■ **What is expected**
Using the records below, quote only the span that opens with the line containing "Melissa Harris" and closes with the line containing "Office professions insurance", exactly and inclusively.

■ **Data extracted from a collection**
- - - - - - -

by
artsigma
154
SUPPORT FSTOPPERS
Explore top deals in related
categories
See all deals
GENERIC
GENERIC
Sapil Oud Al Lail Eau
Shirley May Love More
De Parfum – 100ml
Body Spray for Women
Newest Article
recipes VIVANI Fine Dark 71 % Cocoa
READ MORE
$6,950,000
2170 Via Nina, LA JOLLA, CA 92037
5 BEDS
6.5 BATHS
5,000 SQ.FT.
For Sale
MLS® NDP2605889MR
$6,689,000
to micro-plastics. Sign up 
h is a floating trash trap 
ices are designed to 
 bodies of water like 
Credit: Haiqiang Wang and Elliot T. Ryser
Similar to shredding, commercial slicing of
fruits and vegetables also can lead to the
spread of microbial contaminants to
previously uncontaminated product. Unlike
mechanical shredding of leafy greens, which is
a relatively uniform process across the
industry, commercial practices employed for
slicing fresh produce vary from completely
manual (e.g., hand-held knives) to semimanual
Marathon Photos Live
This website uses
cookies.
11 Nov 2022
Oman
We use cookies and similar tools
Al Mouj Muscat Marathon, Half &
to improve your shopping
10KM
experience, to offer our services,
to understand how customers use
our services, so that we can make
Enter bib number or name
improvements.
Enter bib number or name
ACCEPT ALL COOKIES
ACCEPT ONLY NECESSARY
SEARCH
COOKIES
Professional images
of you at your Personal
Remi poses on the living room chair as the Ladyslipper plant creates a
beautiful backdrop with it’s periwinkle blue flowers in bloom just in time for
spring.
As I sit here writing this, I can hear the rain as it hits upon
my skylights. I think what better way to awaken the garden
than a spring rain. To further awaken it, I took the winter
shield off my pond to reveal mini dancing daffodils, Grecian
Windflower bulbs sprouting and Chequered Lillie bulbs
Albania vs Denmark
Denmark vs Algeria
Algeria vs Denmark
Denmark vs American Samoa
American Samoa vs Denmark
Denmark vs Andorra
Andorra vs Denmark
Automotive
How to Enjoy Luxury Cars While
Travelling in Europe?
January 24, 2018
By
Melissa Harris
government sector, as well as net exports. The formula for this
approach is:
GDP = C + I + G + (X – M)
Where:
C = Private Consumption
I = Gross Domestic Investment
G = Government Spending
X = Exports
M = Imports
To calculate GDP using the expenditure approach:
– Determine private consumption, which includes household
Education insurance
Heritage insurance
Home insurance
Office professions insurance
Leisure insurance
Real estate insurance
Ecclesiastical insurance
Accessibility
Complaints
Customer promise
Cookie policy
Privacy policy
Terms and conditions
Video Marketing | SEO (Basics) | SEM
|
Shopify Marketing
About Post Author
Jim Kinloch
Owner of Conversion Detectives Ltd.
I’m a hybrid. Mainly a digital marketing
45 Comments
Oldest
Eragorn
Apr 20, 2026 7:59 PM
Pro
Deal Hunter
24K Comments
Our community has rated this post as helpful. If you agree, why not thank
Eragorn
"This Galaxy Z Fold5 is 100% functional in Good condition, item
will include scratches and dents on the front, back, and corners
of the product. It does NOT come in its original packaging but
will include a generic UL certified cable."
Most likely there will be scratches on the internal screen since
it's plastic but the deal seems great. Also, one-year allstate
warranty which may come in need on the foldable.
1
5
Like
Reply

- - - - - - -

■ **Solution to this problem**
Melissa Harris
government sector, as well as net exports. The formula for this
approach is:
GDP = C + I + G + (X – M)
Where:
C = Private Consumption
I = Gross Domestic Investment
G = Government Spending
X = Exports
M = Imports
To calculate GDP using the expenditure approach:
– Determine private consumption, which includes household
Education insurance
Heritage insurance
Home insurance
Office professions insurance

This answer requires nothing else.